> _Text provided_:
+--

I can see each of their selves in their own personal styles, so different from eachother. Classic and simple, the bmx guy, the 4th grader who thinks camo is cool, and the 6 year old with his collared button up and cardigan. I loosely hold the reins and let them take the lead, have their preferences and interests. This keeps us connected. 

It's the first day of school. A normal year we hope one without masks and distancing. Where they can sit close with their friends and lean over a book, high-five in gym class and wrestle at recess. 

Dad makes breakfast, a smoothie with the last of the peaches, eggs and hashbrowns. Lunches and waterbottles are loaded into backpacks, bright new shoes at the ready. Things they have carefully chosen, decisions they have made about what they like and want. Not just things but who they are and want to be, how they interact with others, what they want to do and be a part of, things they want to achieve. 

All day alone I feel the pull from my heart to theirs. My mind is working planning ahead for supper, an afterschool snack so it is free to listen, listen, listen when they get home to all they have to say. Listen underneath the surface too for what they feel.

+--

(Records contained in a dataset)
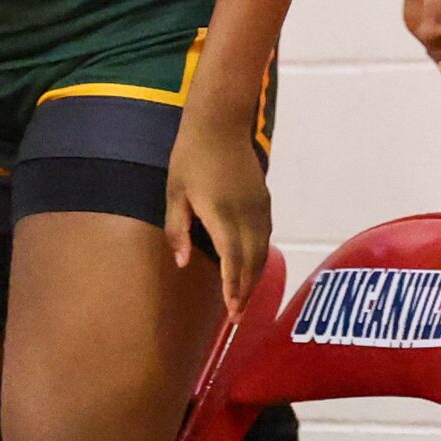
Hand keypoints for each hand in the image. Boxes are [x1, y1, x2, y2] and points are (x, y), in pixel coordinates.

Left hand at [163, 110, 272, 316]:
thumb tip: (181, 262)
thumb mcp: (175, 193)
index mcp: (221, 215)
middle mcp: (245, 215)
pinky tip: (252, 265)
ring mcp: (258, 207)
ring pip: (263, 250)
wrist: (220, 123)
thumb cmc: (190, 157)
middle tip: (238, 316)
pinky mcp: (264, 199)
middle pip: (251, 262)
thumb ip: (178, 230)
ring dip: (255, 276)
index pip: (232, 261)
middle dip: (246, 291)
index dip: (234, 289)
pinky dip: (260, 256)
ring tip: (245, 297)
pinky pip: (266, 235)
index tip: (232, 312)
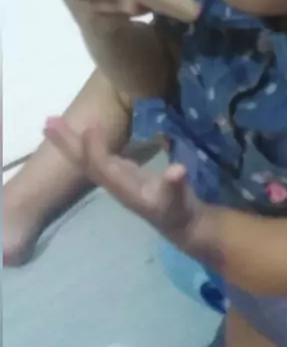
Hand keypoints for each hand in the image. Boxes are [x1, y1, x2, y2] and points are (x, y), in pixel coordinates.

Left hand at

+--

> _Activities_:
- A) Summarize the passage about the first day of school in two sentences.
- B) Write the next part of the passage about the first day of school, picking up after its final sentence.

> _Responses by task_:
- A) On the first day of school, three children with very different personal styles head off with the hope of a normal year, one without masks and distancing. After Dad makes breakfast and lunches go into backpacks, the narrator spends the day alone feeling pulled toward the children and planning supper and a snack ahead, so as to be free to listen to all they have to say when they get home.

- B)
All this long last year and a half we have been together and I consider how together does not mean connected. How 'absence makes the heart grow fonder' can be true. How an abundance of time can push us apart as much as it brings us together. How a little distance, a little room and variety thickens up that string until it's nice and stout and we are connected. 

Thursday, April 16, 2020

Wanted

You know that thing where people with grown kids tell people with little kids
You're gonna miss this
I know what they mean
Yes you'll miss their chubby cheeks and wispy curls and heavy bodies nestled into you
But you know what it really is?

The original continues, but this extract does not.